[Selected passage Boundary: Start]
Hello Abdullah
be aware that what you are calling alpha is often called alpha/2, but I don't think that had anything to do with the problem you are having. I stayed with your definition of alpha.
Everything appears to be fine up until the width calculation. I don't know whether you intended that w denote circular frequency, but in this case it is (regular) frequency. To avoid ambiguity I went with frequency and did not use circular frequency. The code below finds the widths and the resulting Q.
clc
close all
fs= 10000;
t = (0:1/fs:(1-(1/fs)));
f= 4000;
alpha= (f*pi)/500;
y = 10*exp(-alpha*t).*sin(2*pi*f*t);
figure(1)
plot(t,y); grid on
Q0 = pi*f/alpha
N1=10000;
S =fft(y,N1);
F1=S(1:N1/2); %half of spectra
PF1=2*F1.*conj(F1)/(fs*N1); %Power spectrum density per 1 kHz
% E=sum(PF1);%energy of signal V^2*T
% Xdb = 20*log10(S);
LPF1=10*log10(PF1); %Power spectrum in dB scale
LP=LPF1(1:N1/2);
fvec=fs*(1:N1/2)/N1; % frequency array
figure(2)
plot(fvec,LP); grid on
xlim([3990 4010])
% find half power points by interpolation of LP
[LPmax ind0] = max(LP);
LPhalf = LPmax - 10*log10(2); % half power points
indx = find(LP>LPhalf);
ind1 = [indx(1)-5:ind0]; % use a few more index points, 5 is somewhat arbitrary
f1 = interp1(LP(ind1),fvec(ind1),LPhalf,'spline');
ind2 = [ind0:indx(end)+5];
f2 = interp1(LP(ind2),fvec(ind2),LPhalf,'spline');
Q = f/(f2-f1)
Q0 = 500.0000
Q = 499.9917
[Selected passage Boundary: End]
[Record extracts Boundary: Start]
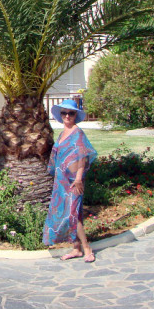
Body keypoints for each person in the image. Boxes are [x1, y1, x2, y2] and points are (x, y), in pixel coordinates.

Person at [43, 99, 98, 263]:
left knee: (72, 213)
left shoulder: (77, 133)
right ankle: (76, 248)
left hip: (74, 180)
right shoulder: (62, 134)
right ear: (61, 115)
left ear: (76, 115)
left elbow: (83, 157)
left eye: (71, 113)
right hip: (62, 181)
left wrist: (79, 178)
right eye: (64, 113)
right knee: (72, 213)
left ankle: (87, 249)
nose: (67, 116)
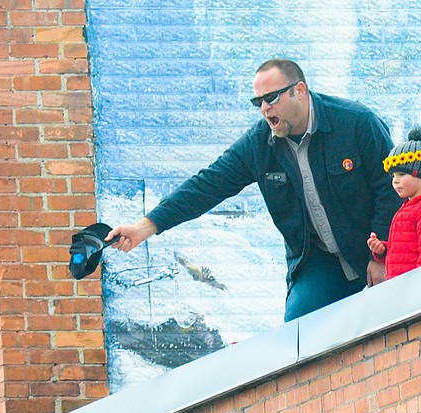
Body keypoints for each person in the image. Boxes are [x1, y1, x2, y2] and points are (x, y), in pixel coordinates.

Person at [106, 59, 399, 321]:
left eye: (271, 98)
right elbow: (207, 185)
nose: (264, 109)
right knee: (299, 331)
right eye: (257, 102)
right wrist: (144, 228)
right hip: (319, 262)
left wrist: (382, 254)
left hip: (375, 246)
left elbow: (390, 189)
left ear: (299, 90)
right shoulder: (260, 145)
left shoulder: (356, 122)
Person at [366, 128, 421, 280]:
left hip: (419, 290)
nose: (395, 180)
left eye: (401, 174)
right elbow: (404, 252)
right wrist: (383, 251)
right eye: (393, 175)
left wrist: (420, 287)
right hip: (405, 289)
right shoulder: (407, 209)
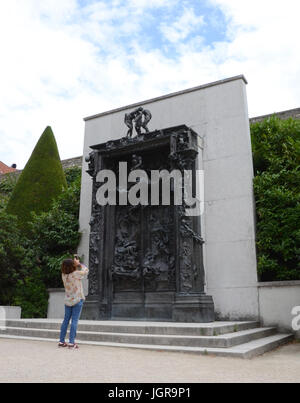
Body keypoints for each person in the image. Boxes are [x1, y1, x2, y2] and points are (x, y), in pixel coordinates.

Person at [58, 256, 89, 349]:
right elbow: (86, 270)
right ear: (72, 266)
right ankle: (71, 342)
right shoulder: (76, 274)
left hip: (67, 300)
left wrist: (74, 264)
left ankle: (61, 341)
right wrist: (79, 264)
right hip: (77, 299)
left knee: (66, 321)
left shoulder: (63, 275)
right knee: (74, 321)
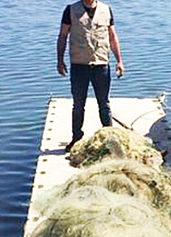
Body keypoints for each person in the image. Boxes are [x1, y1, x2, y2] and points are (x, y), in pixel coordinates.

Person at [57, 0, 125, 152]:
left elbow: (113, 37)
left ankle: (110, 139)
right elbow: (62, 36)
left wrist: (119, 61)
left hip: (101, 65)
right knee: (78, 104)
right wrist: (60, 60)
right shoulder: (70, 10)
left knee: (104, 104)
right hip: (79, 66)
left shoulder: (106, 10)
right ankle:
[Record extracts Boundary: End]
[Record extracts Boundary: Start]
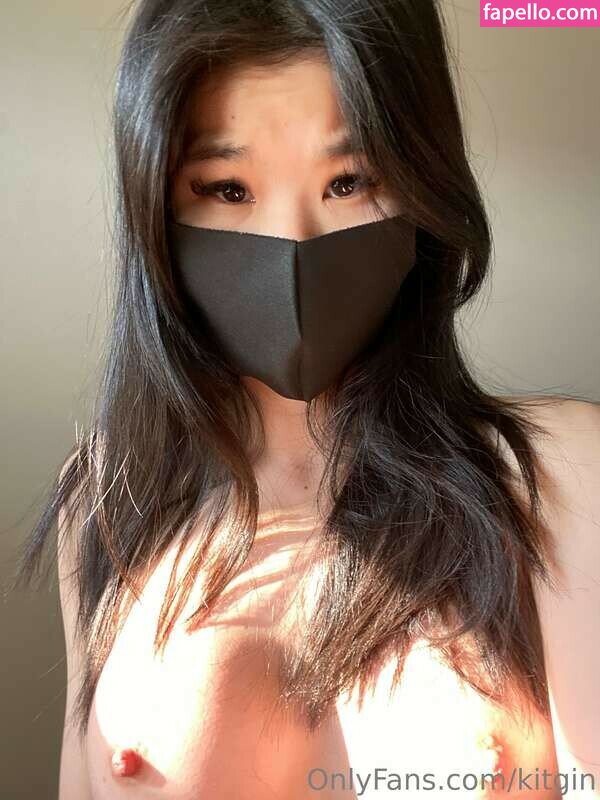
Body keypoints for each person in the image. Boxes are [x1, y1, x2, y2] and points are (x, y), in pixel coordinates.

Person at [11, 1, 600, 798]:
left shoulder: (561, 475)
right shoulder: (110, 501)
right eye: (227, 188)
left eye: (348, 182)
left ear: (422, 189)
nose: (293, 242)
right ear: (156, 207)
[Record extracts Boundary: End]
[Record extracts Boundary: Start]
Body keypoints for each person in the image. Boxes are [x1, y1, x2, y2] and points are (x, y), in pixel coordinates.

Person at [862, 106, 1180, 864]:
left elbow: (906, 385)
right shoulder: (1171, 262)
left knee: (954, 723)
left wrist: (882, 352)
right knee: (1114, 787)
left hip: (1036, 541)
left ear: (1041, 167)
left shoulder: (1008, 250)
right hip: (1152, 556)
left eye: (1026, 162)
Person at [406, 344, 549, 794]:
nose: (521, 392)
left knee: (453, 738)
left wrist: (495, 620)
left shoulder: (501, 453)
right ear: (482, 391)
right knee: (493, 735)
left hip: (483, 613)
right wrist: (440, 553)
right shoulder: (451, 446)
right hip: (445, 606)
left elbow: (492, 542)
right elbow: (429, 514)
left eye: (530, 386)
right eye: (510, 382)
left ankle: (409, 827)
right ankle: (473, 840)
[Record extracts Boundary: End]
> [Questions]
[a] Echo part of the MATLAB forum reply word for word, beginning at the words that have "plot(fvec,LP); grid on" and stopping after "Q = f/(f2-f1)".
[b] Answer these questions from the MATLAB forum reply:
(i) What value is assigned to fs in the code?
(ii) What value of Q does the code report at the end?
(iii) According to the reply, what does w denote in this case?
[c] In the MATLAB forum reply, find every line of the code that starts with a % sign, and write each one as it appears.
Nothing in the listing is needed for this work.

> [Solutions to the problems]
[a]
plot(fvec,LP); grid on
xlim([3990 4010])
% find half power points by interpolation of LP
[LPmax ind0] = max(LP);
LPhalf = LPmax - 10*log10(2); % half power points
indx = find(LP>LPhalf);
ind1 = [indx(1)-5:ind0]; % use a few more index points, 5 is somewhat arbitrary
f1 = interp1(LP(ind1),fvec(ind1),LPhalf,'spline');
ind2 = [ind0:indx(end)+5];
f2 = interp1(LP(ind2),fvec(ind2),LPhalf,'spline');
Q = f/(f2-f1)

[b]
(i) 10000
(ii) 499.9917
(iii) (Regular) frequency

[c]
% E=sum(PF1);%energy of signal V^2*T
% Xdb = 20*log10(S);
% find half power points by interpolation of LP